In Arizona, a recent Arizona Health Care Cost Containment System (state Medicaid) policy change made palliative care available to most of its Medicaid population, including those enrolled in fee-for-service managed care and managed long-term services and supports plans. California recently established palliative care standards for its Medicaid (Medi-Cal) managed care health plans that provide access for all age groups and include disease-specific criteria to target the benefit (e.g., congestive heart failure, chronic obstructive pulmonary disease, advanced cancer, or liver disease). NASHP’s report, Advancing Palliative Care for Adults with Serious Illness: A National Review of State Palliative Care Policies and Programs illustrates the various ways that states can support palliative care services.
States may also target their limited resources by including palliative care services in more specialized Medicaid policy vehicles, such as Programs of All-Inclusive Care for the Elderly (Florida, Iowa), financial alignment demonstrations for individuals dually eligible for Medicare and Medicaid (Michigan, New York, and South Carolina), and Medicaid managed long term services and supports.
Recommendation 7: Identify opportunities to incorporate palliative care into state health care reform efforts.
State health reform efforts increasingly focus on providing comprehensive and well-coordinated care to high-need populations – such as those with chronic or serious conditions – as a way to improve quality and drive down costs.

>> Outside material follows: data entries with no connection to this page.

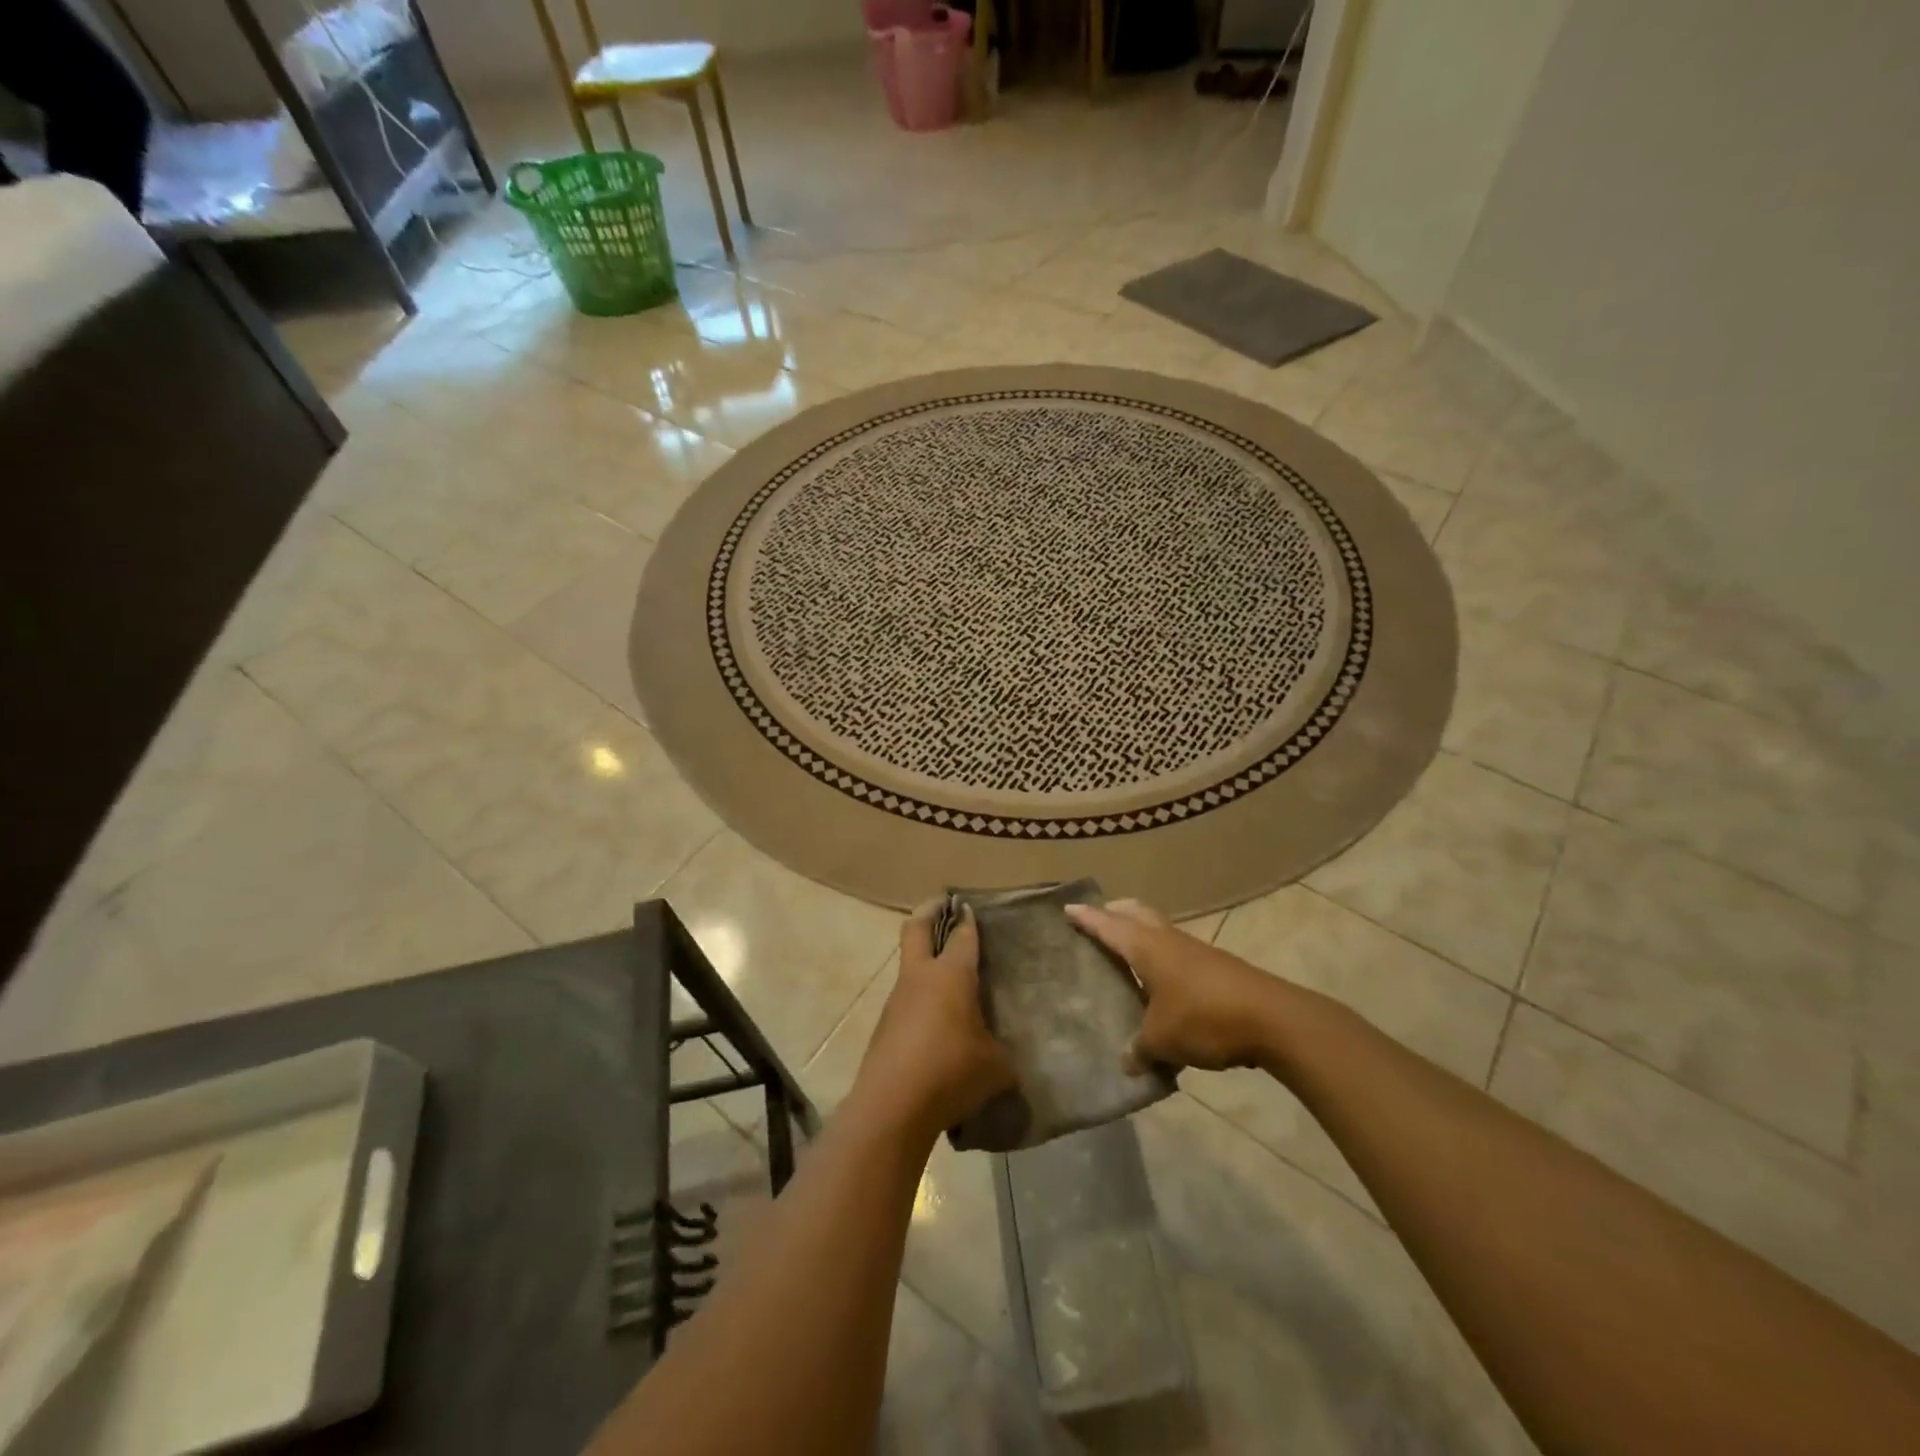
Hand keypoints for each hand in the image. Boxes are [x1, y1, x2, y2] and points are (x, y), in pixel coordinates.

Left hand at [853, 902, 1017, 1142]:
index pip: (962, 935)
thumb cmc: (951, 1072)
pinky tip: (936, 1025)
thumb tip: (1008, 1061)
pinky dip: (919, 999)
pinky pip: (905, 1000)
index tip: (970, 907)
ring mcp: (897, 1000)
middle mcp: (921, 977)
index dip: (968, 919)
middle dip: (929, 911)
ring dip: (924, 960)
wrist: (892, 1107)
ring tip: (949, 979)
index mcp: (951, 975)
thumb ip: (1005, 1056)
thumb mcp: (996, 1068)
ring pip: (909, 965)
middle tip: (942, 905)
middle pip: (916, 927)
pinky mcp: (884, 1026)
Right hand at [1066, 899, 1290, 1071]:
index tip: (1067, 909)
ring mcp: (1194, 950)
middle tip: (1097, 922)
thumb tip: (1127, 1063)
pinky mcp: (1214, 966)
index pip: (1108, 925)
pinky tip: (1159, 984)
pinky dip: (1160, 957)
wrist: (1272, 1019)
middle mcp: (1167, 940)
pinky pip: (1176, 951)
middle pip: (1136, 912)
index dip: (1087, 918)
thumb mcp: (1163, 1040)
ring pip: (1158, 929)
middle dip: (1115, 912)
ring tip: (1124, 954)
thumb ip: (1140, 1049)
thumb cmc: (1204, 1018)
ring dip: (1139, 933)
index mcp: (1146, 947)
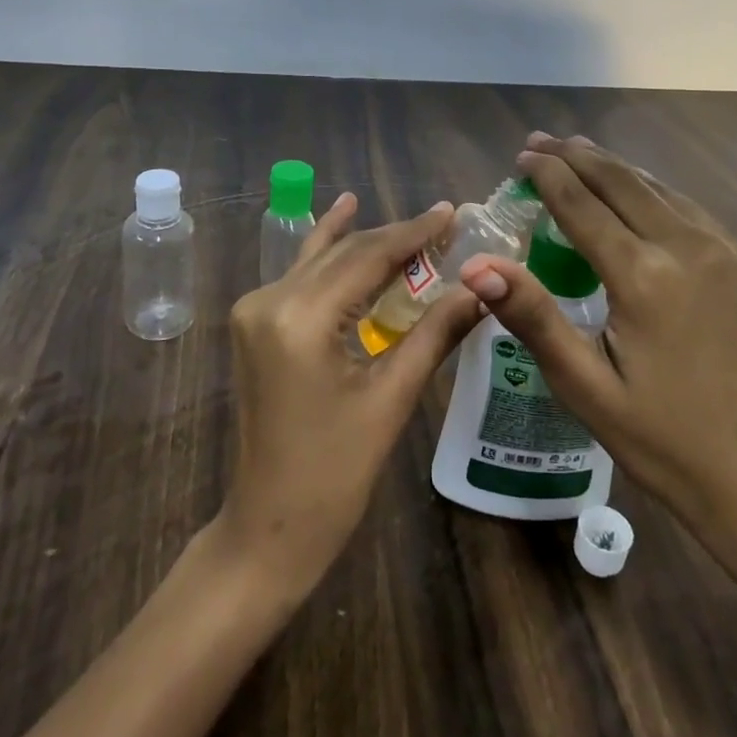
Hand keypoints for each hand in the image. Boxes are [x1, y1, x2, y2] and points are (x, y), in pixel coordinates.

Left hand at [221, 193, 484, 596]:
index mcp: (300, 317)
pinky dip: (332, 256)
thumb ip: (435, 333)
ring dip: (364, 242)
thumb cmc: (335, 473)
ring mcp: (255, 309)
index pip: (366, 256)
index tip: (450, 212)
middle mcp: (269, 299)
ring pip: (321, 260)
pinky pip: (302, 277)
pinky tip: (342, 218)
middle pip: (343, 253)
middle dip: (394, 237)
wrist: (269, 525)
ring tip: (409, 221)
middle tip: (443, 221)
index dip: (413, 233)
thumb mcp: (392, 399)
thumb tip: (482, 288)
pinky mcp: (255, 323)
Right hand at [459, 133, 736, 581]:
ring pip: (662, 190)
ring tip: (581, 154)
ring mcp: (731, 255)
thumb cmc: (662, 442)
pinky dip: (655, 194)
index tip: (522, 155)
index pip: (583, 205)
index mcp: (645, 278)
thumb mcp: (585, 387)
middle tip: (541, 141)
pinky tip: (639, 196)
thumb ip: (533, 317)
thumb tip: (478, 265)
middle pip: (624, 183)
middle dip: (578, 157)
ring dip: (617, 170)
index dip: (548, 175)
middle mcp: (691, 250)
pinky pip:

Palliative care is a natural complement to this work. As payment and delivery system innovations evolve, states can look for emerging opportunities to incorporate and expand palliative care initiatives that:
- Value person-centered planning;
- Improve care coordination; and
- Seek to help older adults and others with significant health care needs remain in their homes and communities.
Palliative care and its whole-patient approach is an evidence-based strategy that improves the care of people with serious illness, often while realizing savings and avoiding unnecessary care. For both states and patients with chronic or serious illness, palliative care adds value. These recommendations offer an initial framework for states to advance the uptake and quality of palliative care services in their delivery systems. In the coming months, NASHP and state policy leaders will showcase successful state strategies to put these recommendations into practice.